A fazer
a: Reproduza o trecho da notícia sobre as dívidas ocultas de Moçambique entre "O Fórum considera" e "continua o comunicado.", inclusive.
b: Por favor, prossiga a notícia sobre as dívidas ocultas de Moçambique a partir do ponto em que ela termina.

╭─ Bloco de texto

Moçambique/Sociedade civil pede
cancelamento total das dívidas
Bissau, 22 Out
21(ANG) - O Fórum de Monitoria do Orçamento(FMO) em Moçambique, que congrega
várias associações da sociedade civil, reiterou o pedido de cancelamento total
das dívidas e compensação aos moçambicanos.
A demanda surge depois de o banco Credit Suisse se ter dado como culpado de conspiração para cometer transferência financeira fraudulenta e de se ter comprometido a pagar 475 milhões de dólares, num acordo com os Estados Unidos, relativamente ao escândalo das dívidas ocultas de Moçambique.
“O reconhecimento do Credit Suisse da sua responsabilidade
(incumprimento da lei, negligência e envolvimento de seus funcionários nos
subornos) reforça a justeza e legitimidade da exigência do FMO de cancelamento
total das dívidas ilegais”, escreveu o FMO em
comunicado.
O Fórum considera que “este
reconhecimento reforça a ideia de que as dívidas são odiosas” e
que “nunca
foram para beneficiar a Moçambique”.
“Por isso, o FMO continua a exigir a compensação justa e à medida dos
efeitos e impactos do escândalo, nomeadamente, a crise da dívida, a redução dos
investimentos no país (perda de credibilidade), a retirada dos parceiros de
cooperação, os efeitos económicos que empurraram milhões de moçambicanos para a
pobreza”, continua o comunicado.

╰─
╭─ Segmento de dados

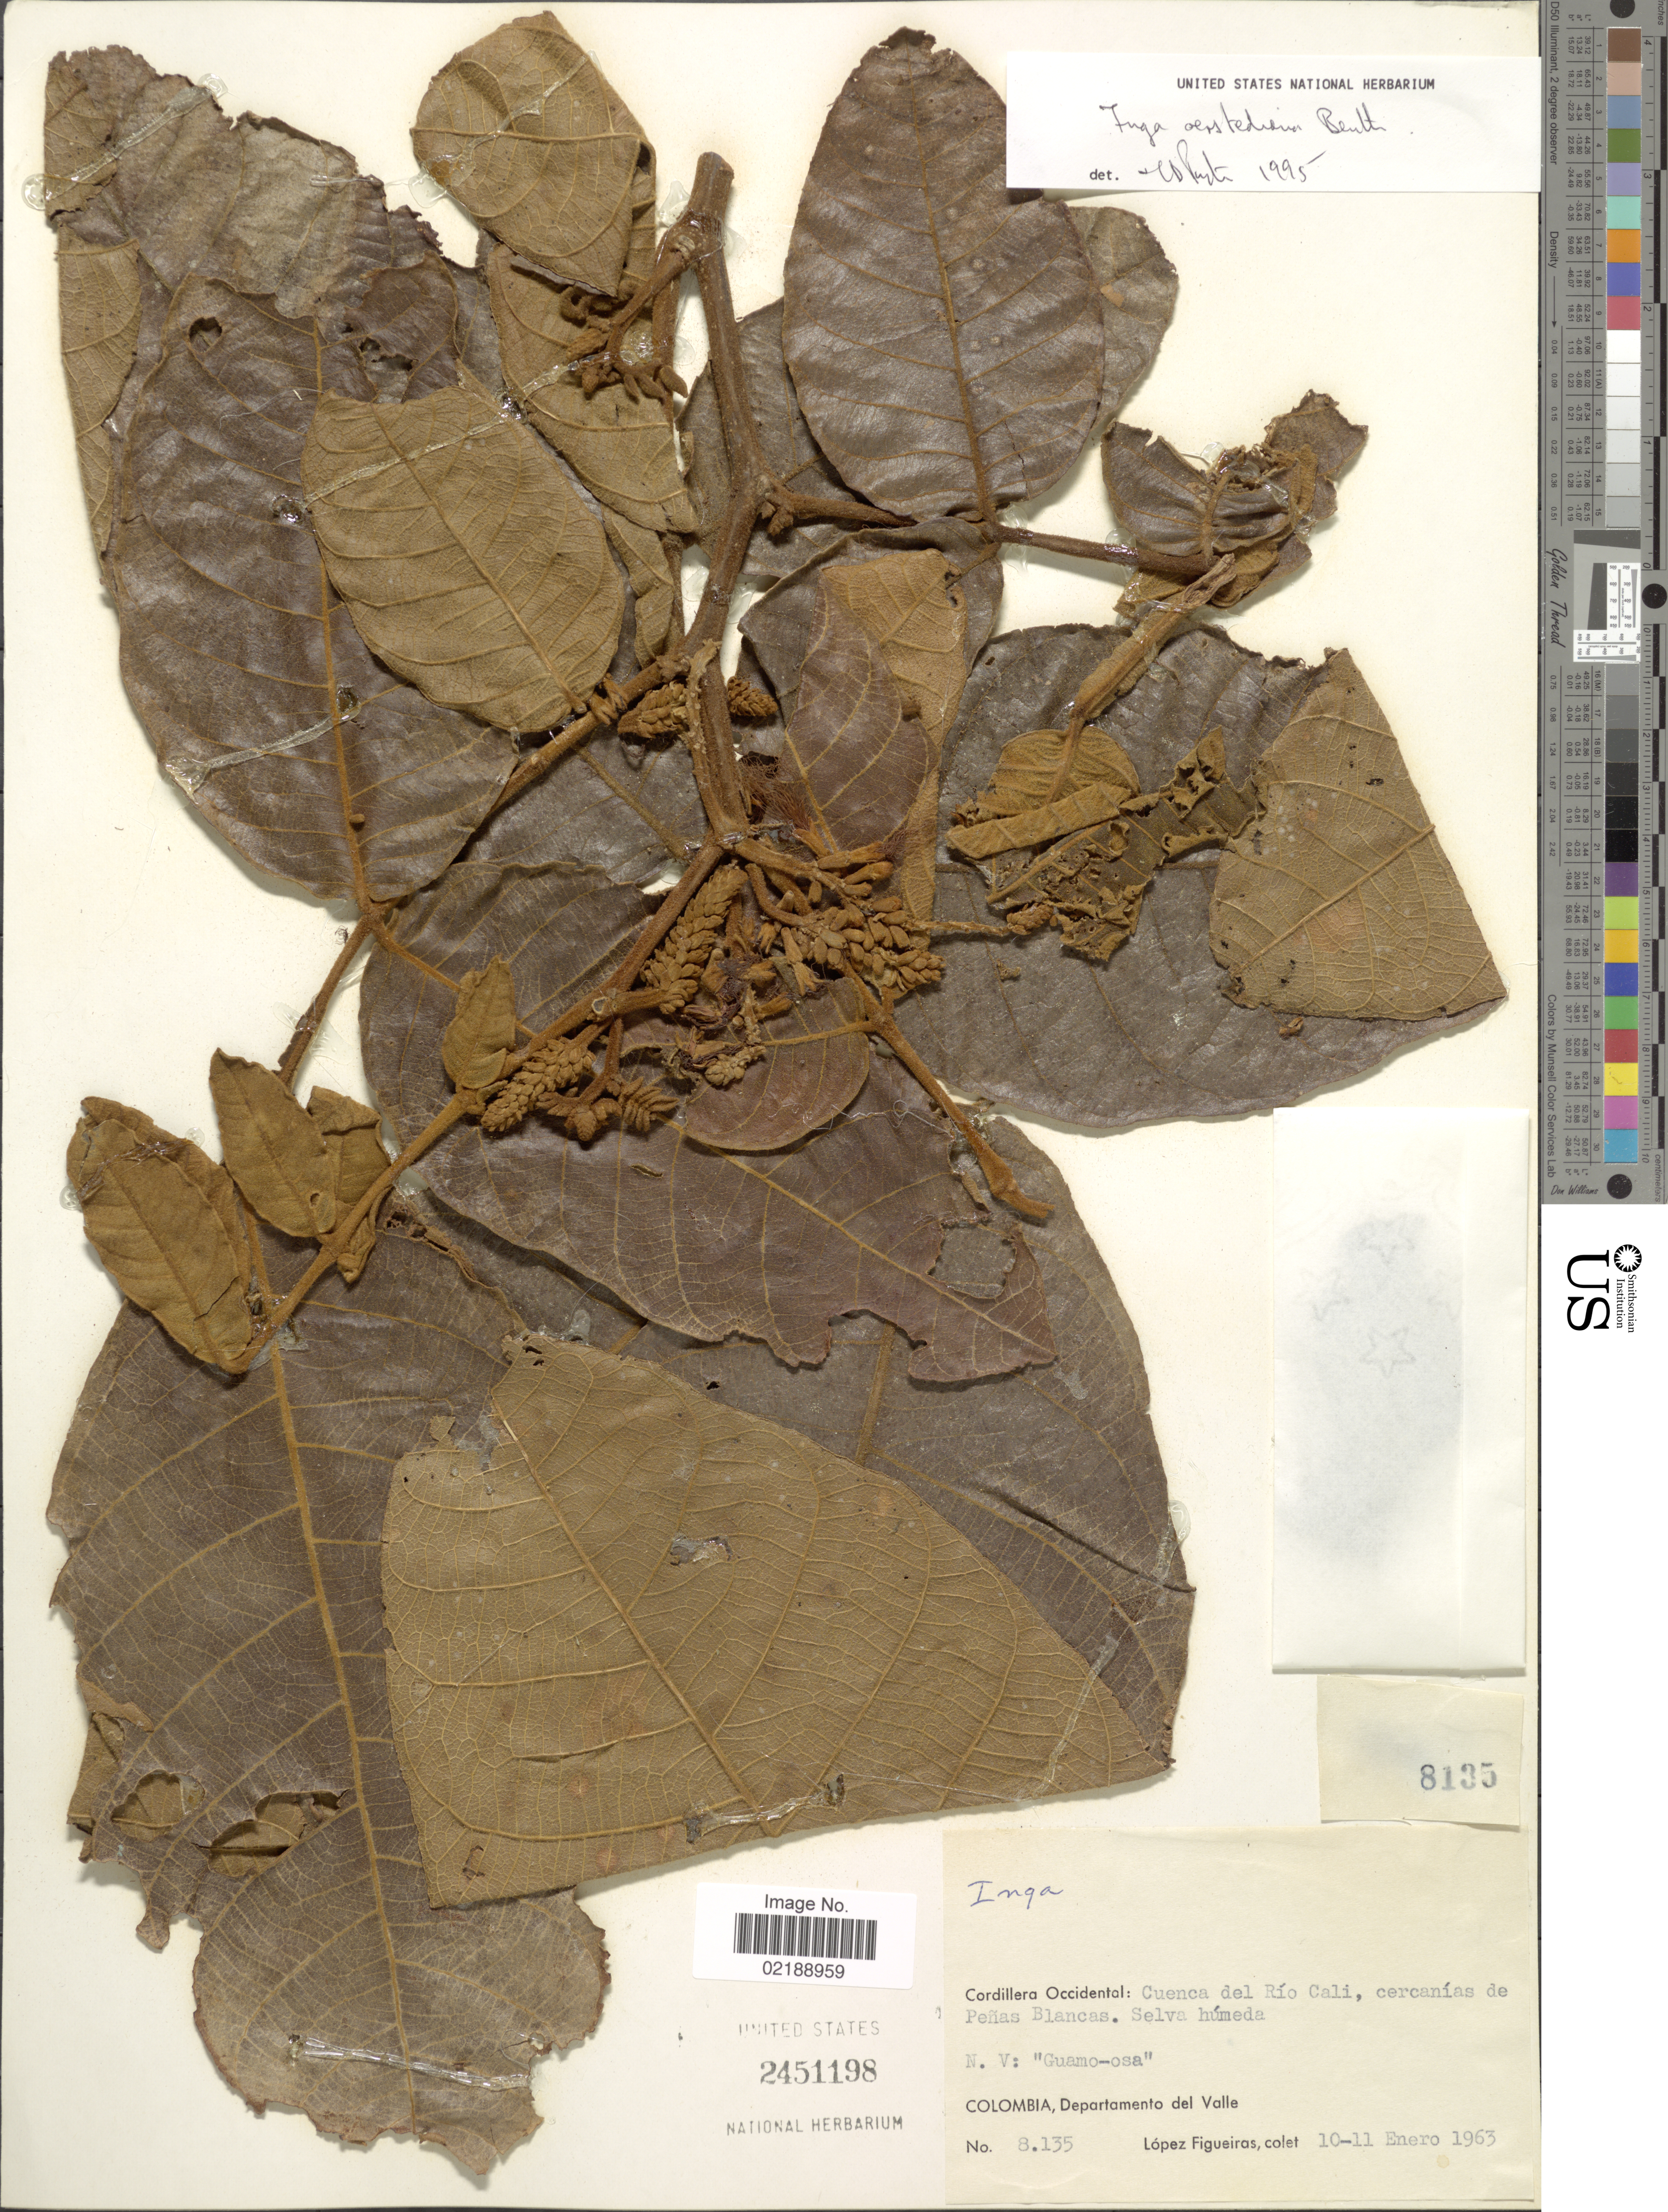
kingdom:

╰─

Resultados por ordem
a:
O Fórum considera que “este
reconhecimento reforça a ideia de que as dívidas são odiosas” e
que “nunca
foram para beneficiar a Moçambique”.
“Por isso, o FMO continua a exigir a compensação justa e à medida dos
efeitos e impactos do escândalo, nomeadamente, a crise da dívida, a redução dos
investimentos no país (perda de credibilidade), a retirada dos parceiros de
cooperação, os efeitos económicos que empurraram milhões de moçambicanos para a
pobreza”, continua o comunicado.

b:
Em entrevista à RFI, André Manhice, membro
do Fórum de Monitoria do Orçamento, reiterou que “não podem ser os moçambicanos a pagar essas
dívidas” que não foram feitas para os seus interesses
e que tiveram “um impacto muito grande na vida dos moçambicanos”.
O Centro de Integridade Pública, que também é membro do FMO, aponta
para custos económicos e financeiros que ascendem a 11 biliões de dólares até
este momento e, se Moçambique for obrigado a pagar essas dívidas, esses custos
vão subir até 16 biliões de dólares”, afirmou André Manhice.
Além disso, “este
reconhecimento do Credit Suisse reforça aquilo que o FMO vem defendendo que é o
facto que as dívidas efectivamente não foram contratadas para benefício dos
moçambicanos” mas sim
por “interesses pessoais de altos
dirigentes do Governo para interesses dos intermediários e dos bancários e dos
seus respectivos bancos”.
“Aquilo que já tinha sido verificado, como a falta de cumprimento das
leis, a violação da regra de aprovação pelo Parlamento, a audição na
Procuradoria Geral da República por parte dos gestores moçambicanos, mas também
a violação dos regulamentos dentro dos bancos, mostrou intenção culposa dessas
pessoas de beneficiarem desses recursos, que não são dos moçambicanos.
Portanto, para nós, não podem ser os moçambicanos a pagar essas dívidas”, explicou André Manhice.
De acordo com a agência de informação financeira Bloomberg, a
unidade europeia do Credit Suisse deu-se como culpada na acusação de
conspiração para cometer fraude na transferência internacional de verbas
durante uma audição que decorreu num tribunal em Brooklyn, Nova Iorque.
O Credit Suisse vai assim pagar cerca de 475 milhões de dólares, o
equivalente a 408 milhões de euros, no acordo feito com as autoridades
judiciais financeiras nos Estados Unidos, no Reino Unido e noutros locais.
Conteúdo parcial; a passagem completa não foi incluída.